I am trying to pass some inputs on a network. I can not simply use net(input_) because I can not push all the inputs at once to the GPU due to memory limits.
I thus wrote a function to pass the inputs by batches:

def batch_pass(net, input_, batch, device):
    print('cuda memory before batch pass', torch.cuda.memory_allocated(device=device))
    l = 0 if len(input_) % batch == 0 else 1
    r = []
    for i in range(len(input_)//batch + l):
        in_ = input_[i*batch:(i+1)*batch].to(device)
        r += [net(in_)]
        del in_
        torch.cuda.empty_cache()
    print('cuda memory after batch pass', torch.cuda.memory_allocated(device=device))
    return torch.vstack(r)

However, the cuda memory allocated keeps on growing, and it seems that doing del in_ and torch.cuda.empty_cache() has no effect.

The output is:

cuda memory before batch pass 26404352
cuda memory during batch pass 65019904
cuda memory during batch pass 103635456
cuda memory during batch pass 142251008
cuda memory during batch pass 180866560
...
cuda memory during batch pass 13232923136
cuda memory during batch pass 13271538688
cuda memory during batch pass 13310154240
cuda memory during batch pass 13348769792
cuda memory during batch pass 13387385344

And the function cannot finish due to error:

RuntimeError: CUDA out of memory.

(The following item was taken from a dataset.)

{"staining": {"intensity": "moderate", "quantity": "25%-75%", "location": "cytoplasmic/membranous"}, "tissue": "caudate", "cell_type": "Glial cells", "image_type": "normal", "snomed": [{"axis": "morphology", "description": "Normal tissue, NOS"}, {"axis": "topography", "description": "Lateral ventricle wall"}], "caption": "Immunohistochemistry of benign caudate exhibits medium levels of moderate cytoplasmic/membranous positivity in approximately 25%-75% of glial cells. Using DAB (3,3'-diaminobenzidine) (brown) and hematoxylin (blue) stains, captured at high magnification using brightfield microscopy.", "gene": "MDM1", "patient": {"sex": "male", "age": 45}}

Tried to allocate 20.00 MiB (GPU 0; 15.90 GiB total capacity; 12.48 GiB already allocated; 9.44 MiB free; 15.05 GiB reserved in total by PyTorch)

How can I pass input_ without using too much cuda memory?

ptrblck · April 21, 2023, 5:00pm

This is expected since you are appending the model outputs to the r list including the entire computation graph of each iteration.
If you don’t want to train the model and only attach the actual output tensors, call .detach() on these tensors before appending them to the list.